A Big Hit For a Good Cause
Logan is a volunteer for the Science Factory, a children’s science museum in Eugene, Oregon. “A couple of months ago we did a space-themed fundraiser, with guest speaker Teriq Malik, so I drew up a 50s style sci-fi rocket that’s 4 inches tall for a fundraiser with “Science Factory Gala 2015” printed on the side,” says Logan. “I printed over 40 rockets (blue, white, and a few green), which were used for decoration at the tables. When the event ended and everyone left, the rockets disappeared with them! I even had to print out a few more for people who wanted one. It was a fun project and great to see that everyone loved the rockets. My partner may feel differently, though! She was less enthusiastic about my starting up the ‘rocket factory’ at 7 am,” he laughs.
“I also printed out a Plutonian spacecraft, since one of the routines in the fundraiser was a dance that involved planets. A little girl was dressed as Pluto and kept getting shooed out since Pluto isn’t considered a planet anymore. So I put a disclaimer as a joke on the Plutonian spacecraft: ‘Any dwarf references to planets with tiny solar orbits are not intended. Orbit size is accurate science – The Plutonian Legal Department’. People loved it!”
Logan admits that he wanted to take the printer to the fundraiser, but didn’t have anything to protect it with. “This printer does a lot for me! I wouldn’t want it getting broken.”
Past and Current Projects
Although Logan has been doing mostly bicycle projects recently, he’s also done some automotive and household things. “I’ve worked with CoPoly Tech and Delta Kits, for example. Currently, I’m working for Rivendell Bicycle Works in California, and Day 6 Bicycles in Iowa, as well as GlideCycle. GlideCycle is a very unique bicycle. It’s actually a running bike: a frame that goes overhead that takes the weight off when you run. I’ve helped with some of the pieces that go into the bike, and the 3D printer has helped to show what those pieces will look like, before they are produced.”

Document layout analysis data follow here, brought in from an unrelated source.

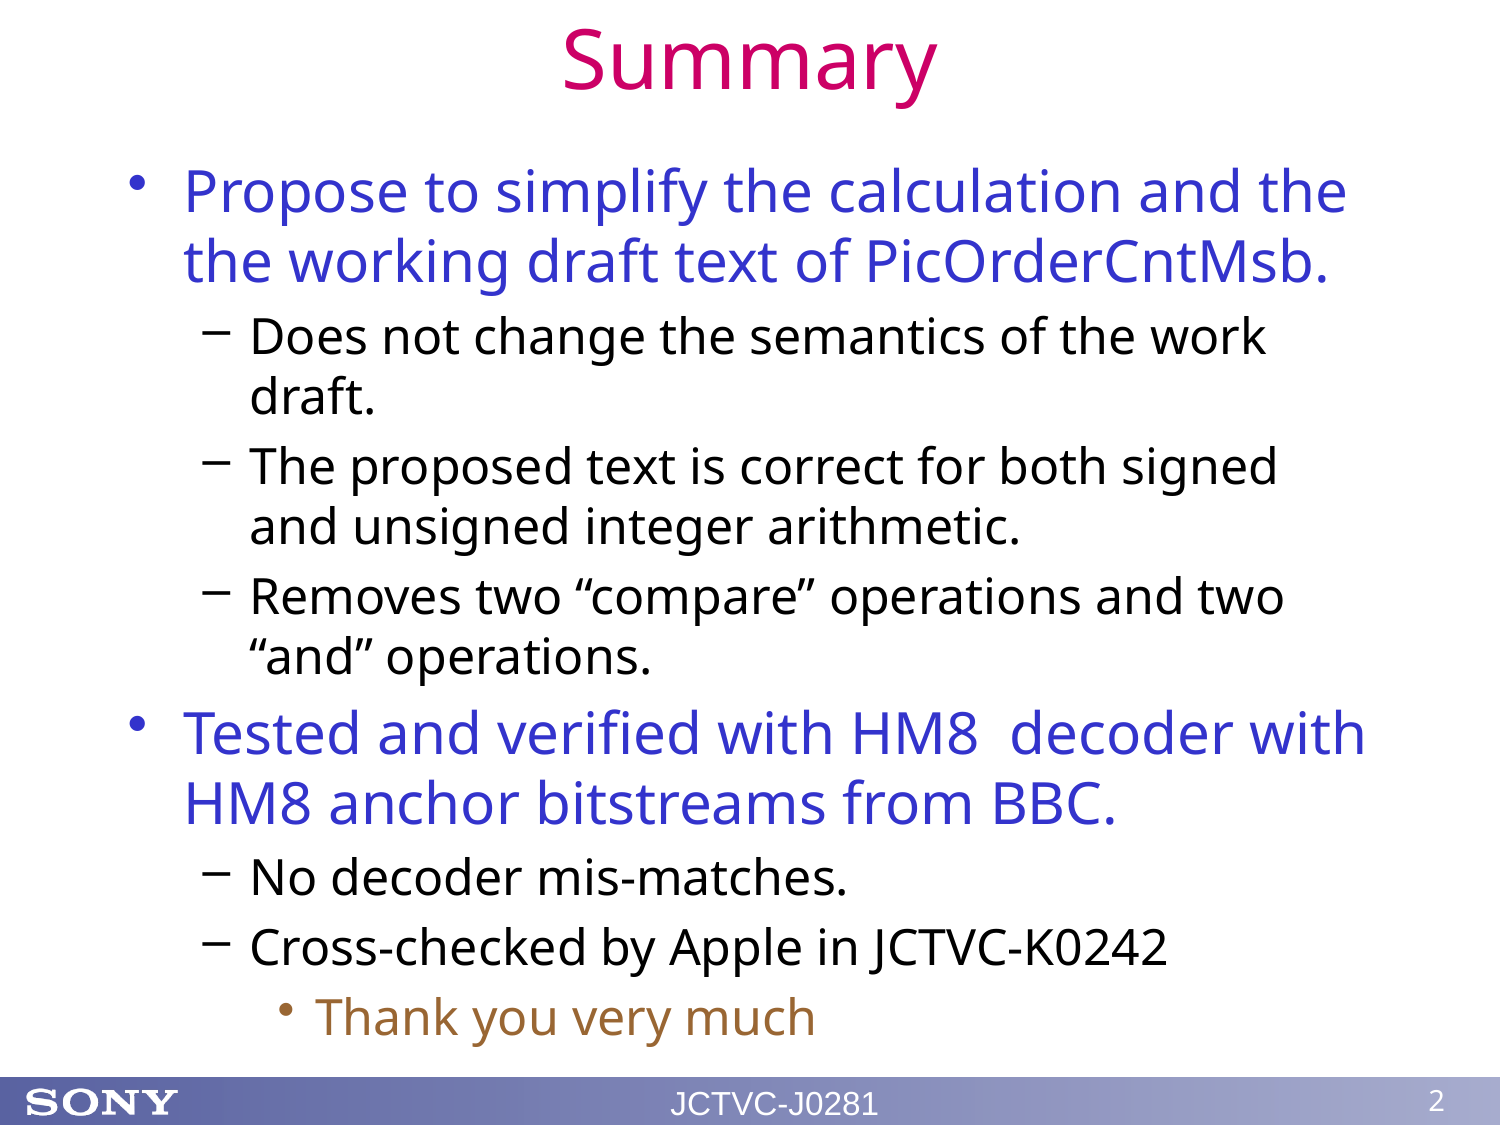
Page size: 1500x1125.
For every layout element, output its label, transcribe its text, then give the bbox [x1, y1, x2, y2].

footer JCTVC-J0281 [537, 1074, 1013, 1125]
picture [26, 1088, 178, 1116]
list Propose to simplify the calculation and the the working draft text of PicOrderCntMsb. Does not change the semantics of the work draft. The proposed text is correct for both signed and unsigned integer arithmetic. Removes two “compare” operations and two “and” operations. Tested and verified with HM8 decoder with HM8 anchor bitstreams from BBC. No decoder mis-matches. Cross-checked by Apple in JCTVC-K0242 Thank you very much [112, 146, 1393, 1074]
title Summary [112, 0, 1388, 115]
slide_number 2 [1147, 1074, 1461, 1125]
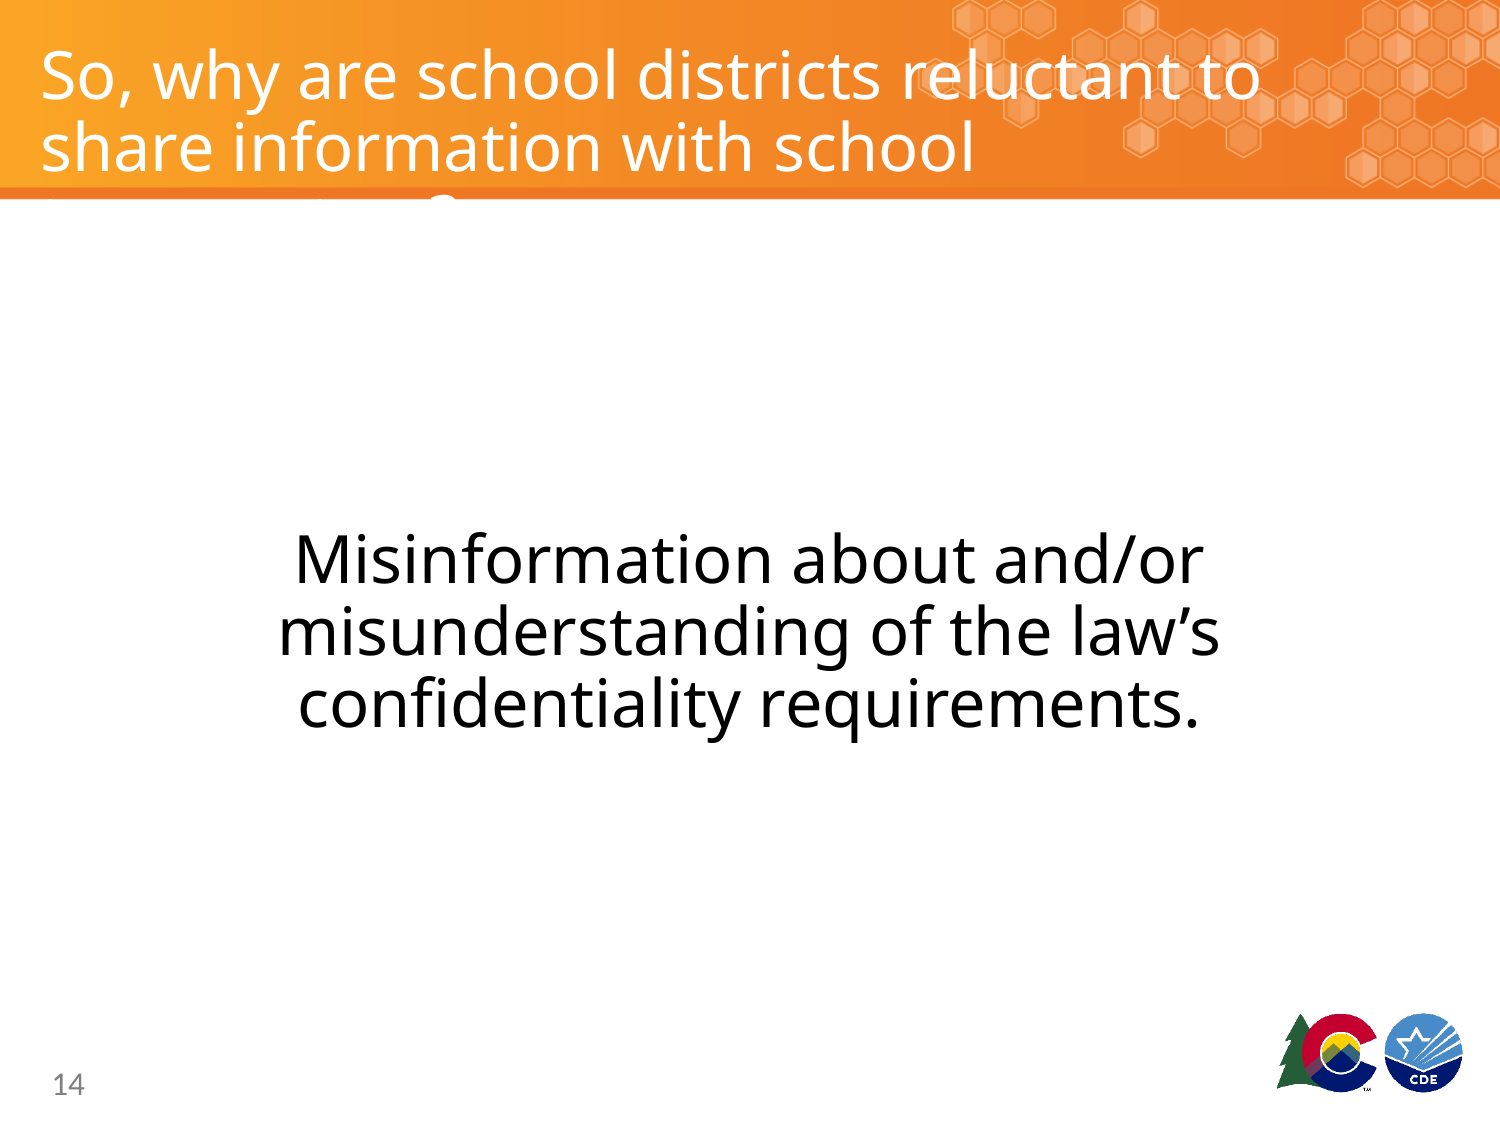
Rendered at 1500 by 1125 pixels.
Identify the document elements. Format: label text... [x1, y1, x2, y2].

title So, why are school districts reluctant to share information with school transporters? [40, 41, 1365, 166]
picture [0, 0, 1500, 200]
picture [1275, 1012, 1463, 1093]
slide_number 14 [36, 1054, 375, 1115]
list Misinformation about and/or misunderstanding of the law’s confidentiality requirements. [103, 239, 1397, 1002]
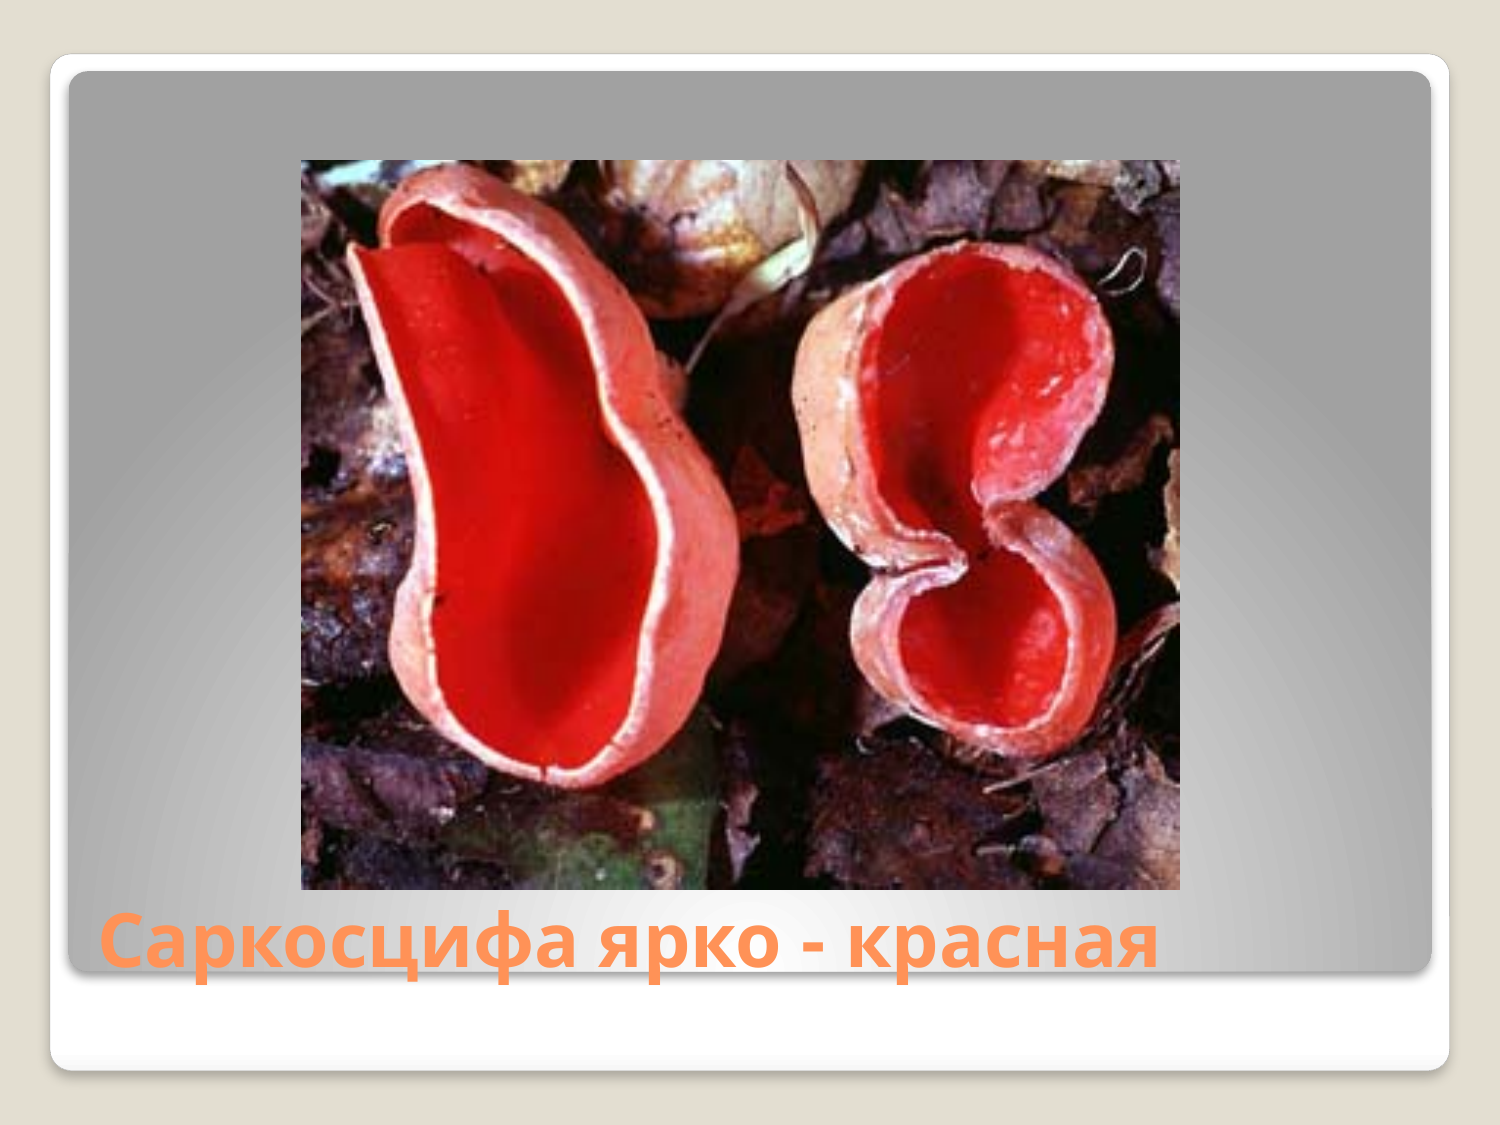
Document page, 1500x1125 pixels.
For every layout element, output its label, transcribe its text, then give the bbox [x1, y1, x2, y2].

picture [300, 160, 1181, 891]
title Саркосцифа ярко - красная [82, 817, 1425, 991]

“Another interesting project I did was for WDA Systems. The gentleman who run the company has spent a couple of decades as a utility linesman, and wanted to keep squirrels and birds from making nests in utilities. He approached me with a spike ball he had made of Styrofoam with toothpicks. He needed it made out of plastic. I was able to design three parts that, when put together, create the ball.”
“I was able to test it with a 3D printed version, and then send the final design over to injection molder, with a reasonable degree of security that things would all work. Molds cost something around $30,000, so you want it dialed in by the time you get to that point. I’m able to do that with the Afinia 3D printer.”
“The Afinia 3D printer also allows me to do smaller ‘fix-it’ projects at home. Our house was built in 1946 and has a older toilet paper hanger. When the roll gets used, the hanging section of toilet paper can actually make the rest of the roll unravel. So, I printed out a white plastic clip that is able to press lightly on the roll and keep the paper from unraveling. It’s great that I can use the Afinia for both large projects and simpler projects, alike.”
Words of Wisdom
“There is an old rule of thumb that goes ‘don’t design to your prototyping capability,’” explains Logan. “My goal is to design for lowest cost and best performance, and then figure out how to get it made. This was a big jump for people before, but now you use 3D printing to print it out. It makes a huge difference.”